Mysterious and sphinx-like Santorini

Airport, Santorini? Very much yes, as Santorini, in 1990 and 2009, could not be more unlike its flown-over and much-more-sparsely-populated and visited Cycladic neighbors, Anafi and Sikinos. It’s astonishing what the lack of an airport (or the blessing of the lack of an airport) can do for a Greek island.

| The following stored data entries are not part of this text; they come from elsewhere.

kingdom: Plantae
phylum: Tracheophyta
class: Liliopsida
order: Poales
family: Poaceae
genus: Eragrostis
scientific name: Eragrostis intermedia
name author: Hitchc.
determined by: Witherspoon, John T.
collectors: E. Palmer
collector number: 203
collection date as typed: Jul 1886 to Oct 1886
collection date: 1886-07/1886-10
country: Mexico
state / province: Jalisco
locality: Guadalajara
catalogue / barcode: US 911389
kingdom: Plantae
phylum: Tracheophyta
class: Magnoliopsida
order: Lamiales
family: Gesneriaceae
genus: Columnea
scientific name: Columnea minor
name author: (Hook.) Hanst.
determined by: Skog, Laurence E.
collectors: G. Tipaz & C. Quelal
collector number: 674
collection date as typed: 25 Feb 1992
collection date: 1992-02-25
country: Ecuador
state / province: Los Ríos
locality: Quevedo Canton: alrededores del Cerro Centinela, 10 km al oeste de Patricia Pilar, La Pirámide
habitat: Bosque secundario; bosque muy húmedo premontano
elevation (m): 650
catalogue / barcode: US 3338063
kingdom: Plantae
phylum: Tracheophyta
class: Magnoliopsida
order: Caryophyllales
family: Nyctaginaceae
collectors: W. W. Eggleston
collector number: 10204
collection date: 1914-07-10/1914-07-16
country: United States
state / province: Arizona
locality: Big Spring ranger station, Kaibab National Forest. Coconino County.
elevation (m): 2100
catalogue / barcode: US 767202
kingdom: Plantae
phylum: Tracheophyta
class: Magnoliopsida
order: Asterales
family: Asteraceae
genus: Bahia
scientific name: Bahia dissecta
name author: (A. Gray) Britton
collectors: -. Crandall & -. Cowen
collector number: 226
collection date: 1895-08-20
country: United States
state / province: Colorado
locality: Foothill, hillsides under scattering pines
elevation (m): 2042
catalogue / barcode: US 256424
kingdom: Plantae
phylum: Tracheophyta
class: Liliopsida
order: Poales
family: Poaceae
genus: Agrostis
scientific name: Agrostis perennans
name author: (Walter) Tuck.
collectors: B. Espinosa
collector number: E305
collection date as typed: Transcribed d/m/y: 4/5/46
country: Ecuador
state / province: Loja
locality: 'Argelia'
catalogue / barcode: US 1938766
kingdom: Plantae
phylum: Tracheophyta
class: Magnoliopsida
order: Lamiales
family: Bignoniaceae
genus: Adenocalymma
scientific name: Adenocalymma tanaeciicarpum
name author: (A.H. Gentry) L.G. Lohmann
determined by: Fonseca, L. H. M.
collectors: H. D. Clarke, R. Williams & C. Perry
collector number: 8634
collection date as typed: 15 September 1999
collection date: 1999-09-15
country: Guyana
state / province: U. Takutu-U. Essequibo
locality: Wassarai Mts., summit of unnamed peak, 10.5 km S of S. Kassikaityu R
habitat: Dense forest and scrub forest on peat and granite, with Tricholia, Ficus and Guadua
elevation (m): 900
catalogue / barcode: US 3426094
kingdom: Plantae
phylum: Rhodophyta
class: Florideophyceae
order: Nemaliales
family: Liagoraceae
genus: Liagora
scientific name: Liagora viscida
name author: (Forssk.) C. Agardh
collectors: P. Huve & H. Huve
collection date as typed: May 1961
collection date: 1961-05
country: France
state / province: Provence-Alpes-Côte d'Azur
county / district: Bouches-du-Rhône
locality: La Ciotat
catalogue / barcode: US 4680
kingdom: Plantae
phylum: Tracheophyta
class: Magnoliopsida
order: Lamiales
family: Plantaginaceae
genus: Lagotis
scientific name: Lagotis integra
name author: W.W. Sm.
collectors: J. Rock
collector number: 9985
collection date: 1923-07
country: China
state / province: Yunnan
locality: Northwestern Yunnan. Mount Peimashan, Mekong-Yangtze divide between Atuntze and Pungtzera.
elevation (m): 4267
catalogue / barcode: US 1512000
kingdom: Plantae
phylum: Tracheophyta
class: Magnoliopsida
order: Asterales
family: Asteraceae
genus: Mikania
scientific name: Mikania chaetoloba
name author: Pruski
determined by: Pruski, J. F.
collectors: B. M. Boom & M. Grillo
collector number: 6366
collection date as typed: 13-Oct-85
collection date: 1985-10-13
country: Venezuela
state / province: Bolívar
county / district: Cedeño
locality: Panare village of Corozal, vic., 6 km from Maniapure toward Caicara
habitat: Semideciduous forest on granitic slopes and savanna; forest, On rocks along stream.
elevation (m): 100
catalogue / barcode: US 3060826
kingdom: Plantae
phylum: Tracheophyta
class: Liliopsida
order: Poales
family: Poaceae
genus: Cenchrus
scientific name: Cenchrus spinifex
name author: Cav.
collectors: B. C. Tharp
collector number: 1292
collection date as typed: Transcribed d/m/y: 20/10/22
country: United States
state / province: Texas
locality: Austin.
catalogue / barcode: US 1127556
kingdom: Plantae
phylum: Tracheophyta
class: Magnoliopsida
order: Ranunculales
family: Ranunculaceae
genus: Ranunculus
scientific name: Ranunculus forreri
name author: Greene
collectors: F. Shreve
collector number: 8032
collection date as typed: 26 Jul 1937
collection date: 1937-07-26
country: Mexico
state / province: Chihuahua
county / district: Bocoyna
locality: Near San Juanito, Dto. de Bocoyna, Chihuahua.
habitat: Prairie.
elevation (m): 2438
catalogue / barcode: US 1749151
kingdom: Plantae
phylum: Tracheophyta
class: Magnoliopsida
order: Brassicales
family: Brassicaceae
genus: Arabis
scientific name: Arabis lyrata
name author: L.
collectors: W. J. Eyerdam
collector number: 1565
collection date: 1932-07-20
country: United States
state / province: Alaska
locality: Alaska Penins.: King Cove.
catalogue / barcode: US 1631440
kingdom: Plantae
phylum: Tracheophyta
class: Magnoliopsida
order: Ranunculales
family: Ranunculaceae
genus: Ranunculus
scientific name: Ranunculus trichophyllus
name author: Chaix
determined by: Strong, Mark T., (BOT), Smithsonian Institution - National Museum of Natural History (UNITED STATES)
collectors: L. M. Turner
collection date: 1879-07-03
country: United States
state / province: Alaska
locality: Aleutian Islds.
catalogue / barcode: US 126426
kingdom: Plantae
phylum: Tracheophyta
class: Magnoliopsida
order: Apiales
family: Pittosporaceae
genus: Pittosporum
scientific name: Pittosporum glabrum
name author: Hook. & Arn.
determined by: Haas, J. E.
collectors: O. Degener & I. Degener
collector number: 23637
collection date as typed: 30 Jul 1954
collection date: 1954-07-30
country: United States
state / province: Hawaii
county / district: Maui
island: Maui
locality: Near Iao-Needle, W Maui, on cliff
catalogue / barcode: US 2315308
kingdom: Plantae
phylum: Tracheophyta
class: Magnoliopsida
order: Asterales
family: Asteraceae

A caique floats at Armeni/Ammoudi

Another of my favorite books, “Aegean Islands: The Cyclades, or Life Among The Insular Greeks”—another fine title—by James Theodore Bent, was first published in 1885, and comprises an eccentric, 19th-century primer to the islands “circling” holy Delos: The Cyclades. Bent writes of Anafi: “This is the extreme south-eastern point of the Cyclades, the island of the rising sun, as its name implies. . .so called from its mythical association with the sun god Apollo Aeglites. In the whole of the Cycladic and Sporadic groups there exists no island so remote in its solitude as Anaphi. . . . It is a mere speck in the waves, in the direction of Rhodes or Crete, where no one ever goes, and where the 1,000 inhabitants of the one village thereon are as isolated as if they dwelt in an archipelago in the Pacific.”

The author on her first voyage to Greece

Well, much has changed since the days of Bent and, even, Merwood, but Santorini is still a magnet for jet-and-yacht-set visitors, and Anafi and Sikinos are still quieter country cousins. . .which is why your hedonistic author spends her autumns on Santorini, floating in the salty waves, and scarfing down Banoffee Pie with her metrio on St. George’s Beach, while my more misanthropic if hardy and adventurous friend, peripatetic barrister Michael House, files reports from the to-him-much-more-interesting outlying isles. In this chapter, you get the benefit of both our ramblings, plus an ebullient essay on Greece’s excellent wines by food-writer, and friend, Diana Farr-Louis.